Le dictionnaire Larousse donne cette définition de la fantaisie : « Imagination libre, sans contrainte ni règle ; faculté de création, donner libre cours à sa fantaisie ». La fantaisie est donc une mini création que chacun peut cultiver librement et sans contrainte à toute heure du jour et de la nuit.
Comme le dit Jean Michel Ribes : « je préfère le bordel de la pensée aux raisons closes »
« Il est doux à tout âge de se laisser guider par la fantaisie » Marcel Proust
Si, comme le disait Albert Camus : « Créer, c’est donner une forme à son destin » , alors la fantaisie devient un outil d’émancipation qui nous rend acteur de notre destin ; un outil de transformation personnelle. YOUPI !
C’est parce que la fantaisie est non nécessaire qu’elle est vitale. Elle prouve que l’Homme est plus qu’un animal agissant pour ses seuls besoins ; elle lui accorde une grâce : la liberté d’être, d’agir, de faire ou ne pas faire à sa guise ; un libre arbitre, un acte gratuit, ou en tout cas une tentative de « fuck » au déterminisme… Attention, comprenez moi bien : Il ne s’agit pas de se comporter comme un écolier en mal d’insolence ; il s’agit d’une démarche volontaire de l’esprit philosophique, philosophant.
L’Art, c’est aussi, c’est surtout cette fantaisie créatrice. L’Art, c’est le partage du sensible, la possibilité de rêver le monde en inventant un autre monde et lorsque ce rêve est collectif, ca s’appelle l’utopie.

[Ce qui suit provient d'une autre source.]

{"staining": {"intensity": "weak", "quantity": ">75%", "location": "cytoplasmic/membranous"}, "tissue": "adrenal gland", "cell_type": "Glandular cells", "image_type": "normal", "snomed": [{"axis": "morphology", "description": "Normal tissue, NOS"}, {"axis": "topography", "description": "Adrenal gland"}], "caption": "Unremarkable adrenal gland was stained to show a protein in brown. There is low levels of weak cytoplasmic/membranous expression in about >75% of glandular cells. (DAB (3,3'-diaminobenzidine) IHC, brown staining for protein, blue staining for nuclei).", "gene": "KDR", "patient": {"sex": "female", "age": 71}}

Et il va sans dire (mais je le dis quand même) qu’Il faut ré-introduire l’utopie dans le discours politique ; on voit bien que nous sommes gagnés par la noirceur de l’information et que nous passons plus de temps à nous plaindre, qu’à faire l’effort d’inventer du neuf ; comme si rêver c’était perdre son temps…
Je vous souhaite après deux années de repli et de peur à cause du covid, du réchauffement climatique, des guerres, d’ajouter de la fantaisie à votre vie. De la distiller également dans vos relations sociales pour découvrir de nouveaux chemins possibles…Plus joyeux, plus créatifs, plus sains.